RECORD EXTRACTS>
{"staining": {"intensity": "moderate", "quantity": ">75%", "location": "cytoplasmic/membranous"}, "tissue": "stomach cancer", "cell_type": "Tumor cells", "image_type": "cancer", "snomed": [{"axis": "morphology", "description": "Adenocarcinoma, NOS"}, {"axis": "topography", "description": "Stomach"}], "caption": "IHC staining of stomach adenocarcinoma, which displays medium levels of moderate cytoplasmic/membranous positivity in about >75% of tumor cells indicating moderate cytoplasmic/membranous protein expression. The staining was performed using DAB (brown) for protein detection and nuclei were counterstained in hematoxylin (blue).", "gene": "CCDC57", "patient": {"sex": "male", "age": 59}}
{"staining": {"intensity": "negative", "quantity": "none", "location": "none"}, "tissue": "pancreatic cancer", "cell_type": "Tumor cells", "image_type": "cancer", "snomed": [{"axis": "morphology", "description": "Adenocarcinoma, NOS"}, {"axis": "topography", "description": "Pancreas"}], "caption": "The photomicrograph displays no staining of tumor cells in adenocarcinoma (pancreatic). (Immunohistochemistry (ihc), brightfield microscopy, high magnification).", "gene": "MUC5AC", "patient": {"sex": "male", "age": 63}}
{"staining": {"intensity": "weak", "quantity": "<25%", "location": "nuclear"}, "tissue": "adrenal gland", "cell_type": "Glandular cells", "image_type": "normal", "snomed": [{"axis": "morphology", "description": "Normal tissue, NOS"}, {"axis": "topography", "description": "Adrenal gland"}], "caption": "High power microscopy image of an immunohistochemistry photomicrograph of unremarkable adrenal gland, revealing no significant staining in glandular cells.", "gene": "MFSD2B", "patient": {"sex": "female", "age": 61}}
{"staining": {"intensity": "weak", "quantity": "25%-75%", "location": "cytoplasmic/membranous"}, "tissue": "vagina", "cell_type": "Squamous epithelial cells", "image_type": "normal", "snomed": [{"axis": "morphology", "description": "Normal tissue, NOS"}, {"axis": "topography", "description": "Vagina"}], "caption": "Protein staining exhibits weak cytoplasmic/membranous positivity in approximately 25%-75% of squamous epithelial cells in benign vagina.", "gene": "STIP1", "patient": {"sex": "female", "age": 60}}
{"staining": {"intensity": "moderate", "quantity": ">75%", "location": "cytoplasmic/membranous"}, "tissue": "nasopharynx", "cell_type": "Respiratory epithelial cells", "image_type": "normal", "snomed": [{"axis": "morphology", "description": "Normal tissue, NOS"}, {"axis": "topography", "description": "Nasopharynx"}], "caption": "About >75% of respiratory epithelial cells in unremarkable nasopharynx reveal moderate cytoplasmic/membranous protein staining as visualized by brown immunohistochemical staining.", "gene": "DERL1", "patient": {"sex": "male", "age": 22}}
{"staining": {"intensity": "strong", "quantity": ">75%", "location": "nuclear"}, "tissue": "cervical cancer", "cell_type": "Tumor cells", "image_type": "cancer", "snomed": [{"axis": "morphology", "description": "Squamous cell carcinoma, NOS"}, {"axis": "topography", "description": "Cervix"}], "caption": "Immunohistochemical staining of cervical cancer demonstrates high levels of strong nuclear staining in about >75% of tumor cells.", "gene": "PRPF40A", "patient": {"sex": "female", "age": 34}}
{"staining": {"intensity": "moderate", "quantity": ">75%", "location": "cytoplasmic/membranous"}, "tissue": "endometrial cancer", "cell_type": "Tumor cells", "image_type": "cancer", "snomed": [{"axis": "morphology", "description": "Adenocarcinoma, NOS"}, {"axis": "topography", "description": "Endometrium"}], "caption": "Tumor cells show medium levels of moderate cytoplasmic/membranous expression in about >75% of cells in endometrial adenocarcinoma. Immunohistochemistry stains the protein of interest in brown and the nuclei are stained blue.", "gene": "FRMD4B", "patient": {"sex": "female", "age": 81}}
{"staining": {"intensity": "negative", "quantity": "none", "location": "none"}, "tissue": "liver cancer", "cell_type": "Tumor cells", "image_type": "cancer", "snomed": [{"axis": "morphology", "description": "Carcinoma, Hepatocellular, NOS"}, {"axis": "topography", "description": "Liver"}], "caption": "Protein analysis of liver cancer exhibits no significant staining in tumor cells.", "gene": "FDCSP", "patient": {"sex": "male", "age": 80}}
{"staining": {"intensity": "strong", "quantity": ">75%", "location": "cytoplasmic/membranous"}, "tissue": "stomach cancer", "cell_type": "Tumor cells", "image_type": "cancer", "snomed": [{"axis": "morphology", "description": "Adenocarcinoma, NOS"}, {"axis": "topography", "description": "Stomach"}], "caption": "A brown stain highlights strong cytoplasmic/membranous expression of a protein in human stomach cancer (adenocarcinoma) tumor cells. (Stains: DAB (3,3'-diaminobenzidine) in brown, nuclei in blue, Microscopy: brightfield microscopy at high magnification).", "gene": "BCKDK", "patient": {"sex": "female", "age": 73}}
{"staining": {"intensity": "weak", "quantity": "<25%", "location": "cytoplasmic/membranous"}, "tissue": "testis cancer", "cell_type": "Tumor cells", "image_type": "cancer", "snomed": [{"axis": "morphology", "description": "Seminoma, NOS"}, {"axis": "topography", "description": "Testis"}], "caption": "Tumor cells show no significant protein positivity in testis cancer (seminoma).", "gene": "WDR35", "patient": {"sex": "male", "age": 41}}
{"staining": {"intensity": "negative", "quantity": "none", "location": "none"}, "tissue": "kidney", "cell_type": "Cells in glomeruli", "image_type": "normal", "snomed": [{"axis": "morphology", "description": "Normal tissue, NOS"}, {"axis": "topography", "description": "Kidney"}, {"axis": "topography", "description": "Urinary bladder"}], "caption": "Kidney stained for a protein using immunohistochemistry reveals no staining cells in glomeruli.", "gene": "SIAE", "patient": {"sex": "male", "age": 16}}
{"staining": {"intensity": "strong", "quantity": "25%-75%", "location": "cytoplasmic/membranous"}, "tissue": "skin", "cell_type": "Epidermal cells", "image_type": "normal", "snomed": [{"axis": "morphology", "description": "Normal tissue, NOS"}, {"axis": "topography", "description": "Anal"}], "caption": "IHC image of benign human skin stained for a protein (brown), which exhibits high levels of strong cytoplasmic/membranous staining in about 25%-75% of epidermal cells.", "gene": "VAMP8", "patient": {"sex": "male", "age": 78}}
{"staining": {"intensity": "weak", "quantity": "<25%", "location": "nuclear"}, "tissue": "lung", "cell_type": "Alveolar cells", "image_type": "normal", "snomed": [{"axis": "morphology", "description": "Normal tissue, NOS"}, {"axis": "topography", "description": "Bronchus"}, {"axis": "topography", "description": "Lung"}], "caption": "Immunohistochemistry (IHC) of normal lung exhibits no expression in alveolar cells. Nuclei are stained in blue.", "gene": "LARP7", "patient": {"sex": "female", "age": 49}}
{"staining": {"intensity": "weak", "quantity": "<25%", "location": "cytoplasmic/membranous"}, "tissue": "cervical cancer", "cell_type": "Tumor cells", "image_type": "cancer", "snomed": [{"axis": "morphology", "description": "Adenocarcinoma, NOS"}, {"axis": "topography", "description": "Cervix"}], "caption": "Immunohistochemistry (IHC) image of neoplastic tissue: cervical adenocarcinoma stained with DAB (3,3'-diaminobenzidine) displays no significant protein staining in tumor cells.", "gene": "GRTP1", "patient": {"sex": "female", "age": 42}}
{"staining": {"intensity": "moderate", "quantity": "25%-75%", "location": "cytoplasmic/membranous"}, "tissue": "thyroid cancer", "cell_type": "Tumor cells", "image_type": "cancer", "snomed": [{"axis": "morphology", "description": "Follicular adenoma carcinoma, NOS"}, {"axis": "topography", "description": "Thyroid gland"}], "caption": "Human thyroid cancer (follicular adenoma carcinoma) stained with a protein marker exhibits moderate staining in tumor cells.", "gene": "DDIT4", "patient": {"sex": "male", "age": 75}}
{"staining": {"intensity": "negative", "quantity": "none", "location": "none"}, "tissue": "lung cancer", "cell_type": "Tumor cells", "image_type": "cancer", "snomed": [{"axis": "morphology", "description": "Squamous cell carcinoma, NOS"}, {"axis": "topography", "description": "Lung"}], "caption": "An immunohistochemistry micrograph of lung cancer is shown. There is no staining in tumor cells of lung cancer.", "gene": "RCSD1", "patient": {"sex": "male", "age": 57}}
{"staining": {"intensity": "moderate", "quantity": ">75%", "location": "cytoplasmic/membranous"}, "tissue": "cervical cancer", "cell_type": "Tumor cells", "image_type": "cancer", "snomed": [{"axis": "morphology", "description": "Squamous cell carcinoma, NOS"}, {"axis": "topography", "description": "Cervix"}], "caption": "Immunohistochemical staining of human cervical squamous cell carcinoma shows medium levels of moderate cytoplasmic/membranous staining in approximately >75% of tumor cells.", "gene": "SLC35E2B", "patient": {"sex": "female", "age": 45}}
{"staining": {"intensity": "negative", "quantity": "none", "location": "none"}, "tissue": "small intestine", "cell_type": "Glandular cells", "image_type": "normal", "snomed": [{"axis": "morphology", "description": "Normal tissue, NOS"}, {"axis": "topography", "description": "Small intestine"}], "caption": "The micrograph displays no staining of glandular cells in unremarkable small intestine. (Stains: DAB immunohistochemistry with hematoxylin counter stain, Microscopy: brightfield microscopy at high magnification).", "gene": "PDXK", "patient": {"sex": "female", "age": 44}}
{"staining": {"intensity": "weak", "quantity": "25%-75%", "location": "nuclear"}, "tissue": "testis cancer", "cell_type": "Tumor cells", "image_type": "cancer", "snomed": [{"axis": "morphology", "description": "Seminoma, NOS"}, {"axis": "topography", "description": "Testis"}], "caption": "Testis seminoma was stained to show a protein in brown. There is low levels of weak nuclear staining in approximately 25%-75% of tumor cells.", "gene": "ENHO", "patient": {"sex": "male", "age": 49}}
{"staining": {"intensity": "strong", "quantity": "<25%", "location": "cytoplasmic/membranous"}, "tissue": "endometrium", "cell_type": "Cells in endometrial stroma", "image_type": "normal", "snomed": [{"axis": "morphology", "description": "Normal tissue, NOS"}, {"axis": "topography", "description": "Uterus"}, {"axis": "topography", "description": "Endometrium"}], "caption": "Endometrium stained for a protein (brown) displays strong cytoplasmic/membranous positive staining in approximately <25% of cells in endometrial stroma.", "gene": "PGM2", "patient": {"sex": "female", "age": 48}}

REQUIREMENT>
In the listing above, start at the line with "staining of glandular", go on through the line with "seminoma was stained", and copy each of those lines exactly; leave out all the rest.

PROBLEM SOLUTION>
{"staining": {"intensity": "negative", "quantity": "none", "location": "none"}, "tissue": "small intestine", "cell_type": "Glandular cells", "image_type": "normal", "snomed": [{"axis": "morphology", "description": "Normal tissue, NOS"}, {"axis": "topography", "description": "Small intestine"}], "caption": "The micrograph displays no staining of glandular cells in unremarkable small intestine. (Stains: DAB immunohistochemistry with hematoxylin counter stain, Microscopy: brightfield microscopy at high magnification).", "gene": "PDXK", "patient": {"sex": "female", "age": 44}}
{"staining": {"intensity": "weak", "quantity": "25%-75%", "location": "nuclear"}, "tissue": "testis cancer", "cell_type": "Tumor cells", "image_type": "cancer", "snomed": [{"axis": "morphology", "description": "Seminoma, NOS"}, {"axis": "topography", "description": "Testis"}], "caption": "Testis seminoma was stained to show a protein in brown. There is low levels of weak nuclear staining in approximately 25%-75% of tumor cells.", "gene": "ENHO", "patient": {"sex": "male", "age": 49}}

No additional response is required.